Format the records, from their first line through the line containing "Land cover?", as a Markdown table with the columns No. and Line, one numbered row per line, omitting blank lines.

+-------+

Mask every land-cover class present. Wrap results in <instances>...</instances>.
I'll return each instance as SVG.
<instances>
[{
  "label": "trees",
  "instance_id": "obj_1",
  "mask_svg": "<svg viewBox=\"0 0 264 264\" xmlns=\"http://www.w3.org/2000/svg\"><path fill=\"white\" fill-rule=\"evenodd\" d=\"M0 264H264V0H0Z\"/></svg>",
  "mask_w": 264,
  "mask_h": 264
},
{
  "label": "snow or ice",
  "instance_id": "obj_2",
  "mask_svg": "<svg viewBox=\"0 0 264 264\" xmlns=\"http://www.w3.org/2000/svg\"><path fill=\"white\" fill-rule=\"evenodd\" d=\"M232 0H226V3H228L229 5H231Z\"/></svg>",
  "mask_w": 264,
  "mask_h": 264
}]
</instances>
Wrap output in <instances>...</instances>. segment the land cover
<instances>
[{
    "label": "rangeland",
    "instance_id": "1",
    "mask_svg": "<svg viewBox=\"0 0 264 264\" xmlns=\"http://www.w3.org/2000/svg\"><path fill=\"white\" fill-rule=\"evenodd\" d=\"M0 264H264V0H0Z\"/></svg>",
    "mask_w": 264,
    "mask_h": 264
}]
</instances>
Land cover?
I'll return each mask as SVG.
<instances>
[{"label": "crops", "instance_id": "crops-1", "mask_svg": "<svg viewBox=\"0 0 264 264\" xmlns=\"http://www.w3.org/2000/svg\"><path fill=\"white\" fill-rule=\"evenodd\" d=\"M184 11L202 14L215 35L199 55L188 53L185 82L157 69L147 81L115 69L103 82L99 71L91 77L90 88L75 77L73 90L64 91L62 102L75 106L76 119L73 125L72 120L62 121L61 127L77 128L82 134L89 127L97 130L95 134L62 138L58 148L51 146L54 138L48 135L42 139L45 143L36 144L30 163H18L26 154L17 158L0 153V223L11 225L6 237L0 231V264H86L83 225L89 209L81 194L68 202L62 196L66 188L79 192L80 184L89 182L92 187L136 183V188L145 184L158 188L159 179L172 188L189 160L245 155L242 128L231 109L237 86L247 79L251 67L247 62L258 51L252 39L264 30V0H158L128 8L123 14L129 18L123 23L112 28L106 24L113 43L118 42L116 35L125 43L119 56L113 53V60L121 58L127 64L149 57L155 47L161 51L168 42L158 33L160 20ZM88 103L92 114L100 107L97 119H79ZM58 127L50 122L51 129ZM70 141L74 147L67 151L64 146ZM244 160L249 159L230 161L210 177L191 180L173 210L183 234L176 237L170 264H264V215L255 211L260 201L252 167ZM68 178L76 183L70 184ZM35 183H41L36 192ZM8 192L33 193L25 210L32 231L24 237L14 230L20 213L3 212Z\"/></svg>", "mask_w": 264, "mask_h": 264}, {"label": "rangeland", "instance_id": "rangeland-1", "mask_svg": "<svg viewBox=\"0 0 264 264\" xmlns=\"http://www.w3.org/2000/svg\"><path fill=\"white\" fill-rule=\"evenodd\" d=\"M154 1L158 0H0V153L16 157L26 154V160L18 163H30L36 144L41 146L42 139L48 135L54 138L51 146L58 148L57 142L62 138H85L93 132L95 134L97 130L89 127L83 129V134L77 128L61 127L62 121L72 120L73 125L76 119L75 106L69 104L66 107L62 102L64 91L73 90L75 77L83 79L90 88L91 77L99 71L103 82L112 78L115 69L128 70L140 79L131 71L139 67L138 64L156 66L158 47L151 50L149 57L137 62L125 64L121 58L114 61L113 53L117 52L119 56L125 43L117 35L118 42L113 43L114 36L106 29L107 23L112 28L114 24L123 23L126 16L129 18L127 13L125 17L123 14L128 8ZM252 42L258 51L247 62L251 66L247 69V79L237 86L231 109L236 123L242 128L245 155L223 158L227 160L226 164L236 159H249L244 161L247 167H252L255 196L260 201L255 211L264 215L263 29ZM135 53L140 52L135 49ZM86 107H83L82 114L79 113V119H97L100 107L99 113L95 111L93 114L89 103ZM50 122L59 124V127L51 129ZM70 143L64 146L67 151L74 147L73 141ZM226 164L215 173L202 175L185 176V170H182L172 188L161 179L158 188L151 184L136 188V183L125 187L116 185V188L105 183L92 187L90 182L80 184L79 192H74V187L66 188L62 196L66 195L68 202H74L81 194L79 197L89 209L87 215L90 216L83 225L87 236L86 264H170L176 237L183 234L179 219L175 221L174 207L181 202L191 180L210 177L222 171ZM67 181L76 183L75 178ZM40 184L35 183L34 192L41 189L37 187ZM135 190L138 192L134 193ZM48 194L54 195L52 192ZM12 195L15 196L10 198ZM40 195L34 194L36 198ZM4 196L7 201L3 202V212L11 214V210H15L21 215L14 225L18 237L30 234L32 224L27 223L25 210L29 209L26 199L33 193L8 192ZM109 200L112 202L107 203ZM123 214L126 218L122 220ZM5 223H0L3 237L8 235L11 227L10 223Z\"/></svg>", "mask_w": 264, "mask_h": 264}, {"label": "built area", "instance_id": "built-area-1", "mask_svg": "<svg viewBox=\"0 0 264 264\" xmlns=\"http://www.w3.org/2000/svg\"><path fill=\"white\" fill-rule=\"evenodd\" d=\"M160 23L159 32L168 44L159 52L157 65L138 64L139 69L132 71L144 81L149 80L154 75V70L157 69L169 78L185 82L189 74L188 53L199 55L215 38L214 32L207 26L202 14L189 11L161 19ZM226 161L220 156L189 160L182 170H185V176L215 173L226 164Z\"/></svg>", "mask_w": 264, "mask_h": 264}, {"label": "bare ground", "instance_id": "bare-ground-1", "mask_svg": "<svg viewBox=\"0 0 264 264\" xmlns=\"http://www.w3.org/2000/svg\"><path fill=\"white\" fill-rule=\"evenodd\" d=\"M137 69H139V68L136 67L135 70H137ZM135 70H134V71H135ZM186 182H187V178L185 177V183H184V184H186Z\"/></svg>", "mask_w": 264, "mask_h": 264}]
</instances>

+-------+

» Expected answer:
| No. | Line |
|---|---|
| 1 | Mask every land-cover class present. Wrap results in <instances>...</instances>. |
| 2 | I'll return each instance as SVG. |
| 3 | <instances> |
| 4 | [{ |
| 5 |   "label": "trees", |
| 6 |   "instance_id": "obj_1", |
| 7 |   "mask_svg": "<svg viewBox=\"0 0 264 264\" xmlns=\"http://www.w3.org/2000/svg\"><path fill=\"white\" fill-rule=\"evenodd\" d=\"M0 264H264V0H0Z\"/></svg>", |
| 8 |   "mask_w": 264, |
| 9 |   "mask_h": 264 |
| 10 | }, |
| 11 | { |
| 12 |   "label": "snow or ice", |
| 13 |   "instance_id": "obj_2", |
| 14 |   "mask_svg": "<svg viewBox=\"0 0 264 264\" xmlns=\"http://www.w3.org/2000/svg\"><path fill=\"white\" fill-rule=\"evenodd\" d=\"M232 0H226V3H228L229 5H231Z\"/></svg>", |
| 15 |   "mask_w": 264, |
| 16 |   "mask_h": 264 |
| 17 | }] |
| 18 | </instances> |
| 19 | Wrap output in <instances>...</instances>. segment the land cover |
| 20 | <instances> |
| 21 | [{ |
| 22 |     "label": "rangeland", |
| 23 |     "instance_id": "1", |
| 24 |     "mask_svg": "<svg viewBox=\"0 0 264 264\" xmlns=\"http://www.w3.org/2000/svg\"><path fill=\"white\" fill-rule=\"evenodd\" d=\"M0 264H264V0H0Z\"/></svg>", |
| 25 |     "mask_w": 264, |
| 26 |     "mask_h": 264 |
| 27 | }] |
| 28 | </instances> |
| 29 | Land cover? |